*** Opening of Supplied records ***

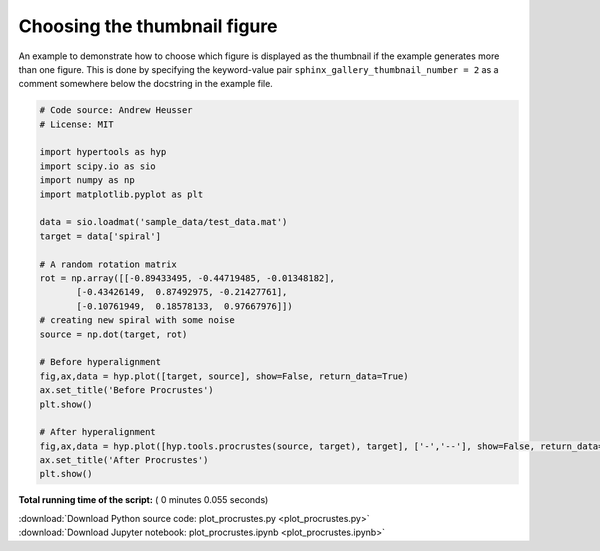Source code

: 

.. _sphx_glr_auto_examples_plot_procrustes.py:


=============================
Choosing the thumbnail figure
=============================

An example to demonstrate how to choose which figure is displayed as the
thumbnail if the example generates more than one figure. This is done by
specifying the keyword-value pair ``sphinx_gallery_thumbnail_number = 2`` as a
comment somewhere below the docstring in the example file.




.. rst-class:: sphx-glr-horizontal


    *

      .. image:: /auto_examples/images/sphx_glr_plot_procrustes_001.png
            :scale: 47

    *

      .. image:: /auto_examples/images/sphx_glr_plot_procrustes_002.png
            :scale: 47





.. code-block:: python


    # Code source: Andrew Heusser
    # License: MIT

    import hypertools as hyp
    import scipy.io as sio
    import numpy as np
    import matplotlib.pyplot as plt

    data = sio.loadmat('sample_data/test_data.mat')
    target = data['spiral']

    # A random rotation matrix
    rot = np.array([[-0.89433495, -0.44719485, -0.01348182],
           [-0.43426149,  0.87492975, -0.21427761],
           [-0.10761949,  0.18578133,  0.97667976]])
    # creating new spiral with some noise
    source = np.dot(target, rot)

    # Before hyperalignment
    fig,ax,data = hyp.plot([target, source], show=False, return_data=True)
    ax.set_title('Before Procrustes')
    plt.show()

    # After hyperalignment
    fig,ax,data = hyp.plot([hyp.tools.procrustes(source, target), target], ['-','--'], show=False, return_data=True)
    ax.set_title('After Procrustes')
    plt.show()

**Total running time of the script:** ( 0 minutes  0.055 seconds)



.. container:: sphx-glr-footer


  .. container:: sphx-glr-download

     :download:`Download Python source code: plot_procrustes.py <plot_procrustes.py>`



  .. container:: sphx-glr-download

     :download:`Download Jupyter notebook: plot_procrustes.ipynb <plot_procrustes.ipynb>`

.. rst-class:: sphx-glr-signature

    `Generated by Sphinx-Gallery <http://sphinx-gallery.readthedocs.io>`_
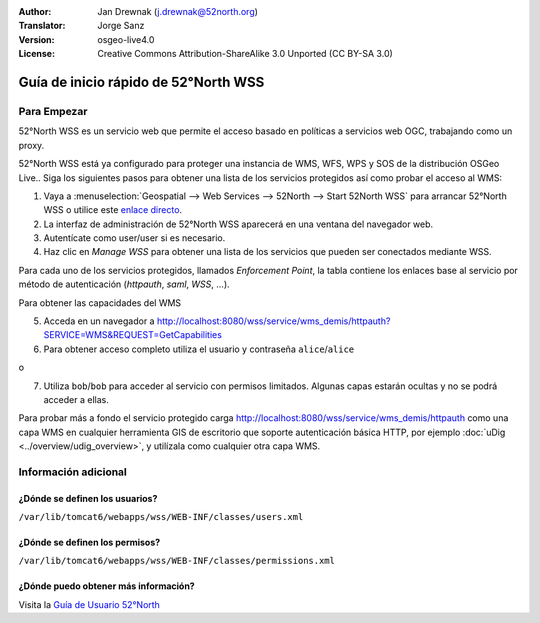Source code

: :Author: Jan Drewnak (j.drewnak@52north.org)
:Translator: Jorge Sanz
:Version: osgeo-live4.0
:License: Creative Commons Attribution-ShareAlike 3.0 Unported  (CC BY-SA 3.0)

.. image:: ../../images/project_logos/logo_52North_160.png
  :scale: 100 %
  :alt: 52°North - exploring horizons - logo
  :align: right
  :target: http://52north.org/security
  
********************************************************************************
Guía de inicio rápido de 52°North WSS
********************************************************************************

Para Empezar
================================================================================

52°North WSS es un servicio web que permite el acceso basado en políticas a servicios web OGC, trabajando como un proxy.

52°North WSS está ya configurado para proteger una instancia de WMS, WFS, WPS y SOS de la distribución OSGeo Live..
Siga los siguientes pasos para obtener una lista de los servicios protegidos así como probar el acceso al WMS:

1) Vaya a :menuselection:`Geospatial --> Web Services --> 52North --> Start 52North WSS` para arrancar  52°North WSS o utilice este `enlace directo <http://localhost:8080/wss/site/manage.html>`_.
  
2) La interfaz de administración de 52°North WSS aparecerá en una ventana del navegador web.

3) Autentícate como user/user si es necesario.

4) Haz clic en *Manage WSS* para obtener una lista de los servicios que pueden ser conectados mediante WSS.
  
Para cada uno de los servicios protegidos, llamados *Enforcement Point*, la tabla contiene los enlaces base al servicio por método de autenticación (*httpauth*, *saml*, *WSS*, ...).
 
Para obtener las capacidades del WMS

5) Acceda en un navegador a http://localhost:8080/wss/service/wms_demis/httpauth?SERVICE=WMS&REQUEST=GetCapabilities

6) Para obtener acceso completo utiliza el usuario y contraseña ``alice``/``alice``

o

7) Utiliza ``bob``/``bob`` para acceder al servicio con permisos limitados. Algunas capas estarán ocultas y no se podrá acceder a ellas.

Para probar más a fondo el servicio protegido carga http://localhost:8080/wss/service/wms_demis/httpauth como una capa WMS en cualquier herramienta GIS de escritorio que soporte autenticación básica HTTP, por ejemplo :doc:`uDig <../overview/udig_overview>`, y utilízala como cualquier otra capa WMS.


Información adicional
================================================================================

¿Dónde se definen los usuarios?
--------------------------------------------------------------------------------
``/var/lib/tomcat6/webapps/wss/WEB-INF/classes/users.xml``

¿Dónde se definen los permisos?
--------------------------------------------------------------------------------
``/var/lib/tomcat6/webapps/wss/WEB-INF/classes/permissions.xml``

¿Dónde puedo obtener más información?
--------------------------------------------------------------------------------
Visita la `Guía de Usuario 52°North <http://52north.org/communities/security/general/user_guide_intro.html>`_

*** Close of Supplied records ***

# [To do]
Give every entry again verbatim, with no pictures.

# [Expected output]
Source code

: 

.. _sphx_glr_auto_examples_plot_procrustes.py:


=============================
Choosing the thumbnail figure
=============================

An example to demonstrate how to choose which figure is displayed as the
thumbnail if the example generates more than one figure. This is done by
specifying the keyword-value pair ``sphinx_gallery_thumbnail_number = 2`` as a
comment somewhere below the docstring in the example file.




.. rst-class:: sphx-glr-horizontal


    *

      .. image:: /auto_examples/images/sphx_glr_plot_procrustes_001.png
            :scale: 47

    *

      .. image:: /auto_examples/images/sphx_glr_plot_procrustes_002.png
            :scale: 47





.. code-block:: python


    # Code source: Andrew Heusser
    # License: MIT

    import hypertools as hyp
    import scipy.io as sio
    import numpy as np
    import matplotlib.pyplot as plt

    data = sio.loadmat('sample_data/test_data.mat')
    target = data['spiral']

    # A random rotation matrix
    rot = np.array([[-0.89433495, -0.44719485, -0.01348182],
           [-0.43426149,  0.87492975, -0.21427761],
           [-0.10761949,  0.18578133,  0.97667976]])
    # creating new spiral with some noise
    source = np.dot(target, rot)

    # Before hyperalignment
    fig,ax,data = hyp.plot([target, source], show=False, return_data=True)
    ax.set_title('Before Procrustes')
    plt.show()

    # After hyperalignment
    fig,ax,data = hyp.plot([hyp.tools.procrustes(source, target), target], ['-','--'], show=False, return_data=True)
    ax.set_title('After Procrustes')
    plt.show()

**Total running time of the script:** ( 0 minutes  0.055 seconds)



.. container:: sphx-glr-footer


  .. container:: sphx-glr-download

     :download:`Download Python source code: plot_procrustes.py <plot_procrustes.py>`



  .. container:: sphx-glr-download

     :download:`Download Jupyter notebook: plot_procrustes.ipynb <plot_procrustes.ipynb>`

.. rst-class:: sphx-glr-signature

    `Generated by Sphinx-Gallery <http://sphinx-gallery.readthedocs.io>`_
Source code

: :Author: Jan Drewnak (j.drewnak@52north.org)
:Translator: Jorge Sanz
:Version: osgeo-live4.0
:License: Creative Commons Attribution-ShareAlike 3.0 Unported  (CC BY-SA 3.0)

.. image:: ../../images/project_logos/logo_52North_160.png
  :scale: 100 %
  :alt: 52°North - exploring horizons - logo
  :align: right
  :target: http://52north.org/security
  
********************************************************************************
Guía de inicio rápido de 52°North WSS
********************************************************************************

Para Empezar
================================================================================

52°North WSS es un servicio web que permite el acceso basado en políticas a servicios web OGC, trabajando como un proxy.

52°North WSS está ya configurado para proteger una instancia de WMS, WFS, WPS y SOS de la distribución OSGeo Live..
Siga los siguientes pasos para obtener una lista de los servicios protegidos así como probar el acceso al WMS:

1) Vaya a :menuselection:`Geospatial --> Web Services --> 52North --> Start 52North WSS` para arrancar  52°North WSS o utilice este `enlace directo <http://localhost:8080/wss/site/manage.html>`_.
  
2) La interfaz de administración de 52°North WSS aparecerá en una ventana del navegador web.

3) Autentícate como user/user si es necesario.

4) Haz clic en *Manage WSS* para obtener una lista de los servicios que pueden ser conectados mediante WSS.
  
Para cada uno de los servicios protegidos, llamados *Enforcement Point*, la tabla contiene los enlaces base al servicio por método de autenticación (*httpauth*, *saml*, *WSS*, ...).
 
Para obtener las capacidades del WMS

5) Acceda en un navegador a http://localhost:8080/wss/service/wms_demis/httpauth?SERVICE=WMS&REQUEST=GetCapabilities

6) Para obtener acceso completo utiliza el usuario y contraseña ``alice``/``alice``

o

7) Utiliza ``bob``/``bob`` para acceder al servicio con permisos limitados. Algunas capas estarán ocultas y no se podrá acceder a ellas.

Para probar más a fondo el servicio protegido carga http://localhost:8080/wss/service/wms_demis/httpauth como una capa WMS en cualquier herramienta GIS de escritorio que soporte autenticación básica HTTP, por ejemplo :doc:`uDig <../overview/udig_overview>`, y utilízala como cualquier otra capa WMS.


Información adicional
================================================================================

¿Dónde se definen los usuarios?
--------------------------------------------------------------------------------
``/var/lib/tomcat6/webapps/wss/WEB-INF/classes/users.xml``

¿Dónde se definen los permisos?
--------------------------------------------------------------------------------
``/var/lib/tomcat6/webapps/wss/WEB-INF/classes/permissions.xml``

¿Dónde puedo obtener más información?
--------------------------------------------------------------------------------
Visita la `Guía de Usuario 52°North <http://52north.org/communities/security/general/user_guide_intro.html>`_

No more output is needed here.